━━ DATA SHOWN

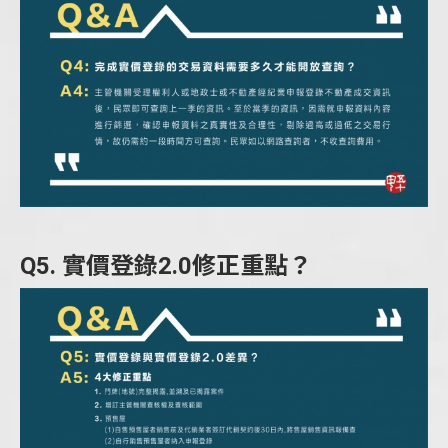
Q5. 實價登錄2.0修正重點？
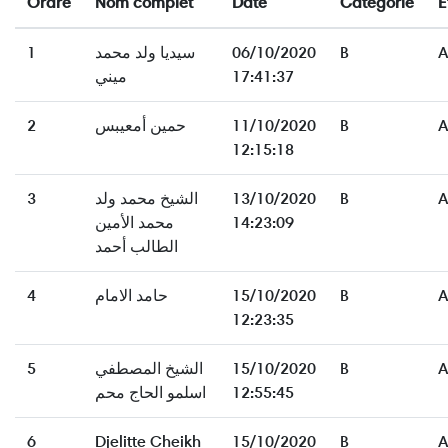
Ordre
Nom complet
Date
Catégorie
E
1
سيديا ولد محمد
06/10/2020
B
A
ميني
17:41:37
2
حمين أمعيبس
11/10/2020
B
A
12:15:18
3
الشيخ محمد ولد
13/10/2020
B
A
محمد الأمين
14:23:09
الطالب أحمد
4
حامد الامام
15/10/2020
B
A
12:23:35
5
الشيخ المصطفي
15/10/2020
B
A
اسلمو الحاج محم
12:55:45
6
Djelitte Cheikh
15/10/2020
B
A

━━━━
━━ DATA SHOWN

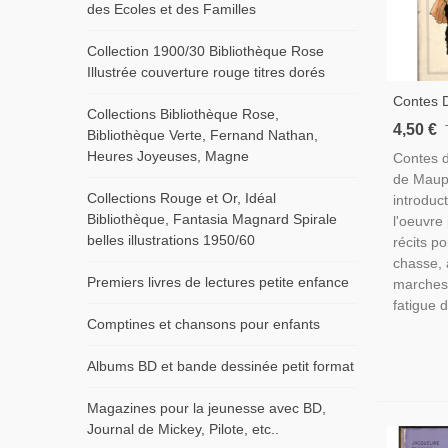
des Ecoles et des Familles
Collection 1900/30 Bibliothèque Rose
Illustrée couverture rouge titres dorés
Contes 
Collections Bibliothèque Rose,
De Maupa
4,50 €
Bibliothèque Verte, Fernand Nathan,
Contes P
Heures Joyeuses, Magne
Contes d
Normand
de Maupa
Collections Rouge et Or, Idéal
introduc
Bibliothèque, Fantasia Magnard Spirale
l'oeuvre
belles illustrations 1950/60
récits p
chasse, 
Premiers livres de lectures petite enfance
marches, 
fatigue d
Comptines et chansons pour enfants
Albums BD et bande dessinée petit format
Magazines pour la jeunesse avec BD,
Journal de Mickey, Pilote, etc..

━━━━

- _TASK INSTRUCTIONS_
Copy out every line of the records from the one containing "des Ecoles et des Familles" down to the one containing "Journal de Mickey, Pilote, etc..", keeping both of those lines.

- _SOLUTION TO THE EXERCISE_
des Ecoles et des Familles
Collection 1900/30 Bibliothèque Rose
Illustrée couverture rouge titres dorés
Contes 
Collections Bibliothèque Rose,
De Maupa
4,50 €
Bibliothèque Verte, Fernand Nathan,
Contes P
Heures Joyeuses, Magne
Contes d
Normand
de Maupa
Collections Rouge et Or, Idéal
introduc
Bibliothèque, Fantasia Magnard Spirale
l'oeuvre
belles illustrations 1950/60
récits p
chasse, 
Premiers livres de lectures petite enfance
marches, 
fatigue d
Comptines et chansons pour enfants
Albums BD et bande dessinée petit format
Magazines pour la jeunesse avec BD,
Journal de Mickey, Pilote, etc..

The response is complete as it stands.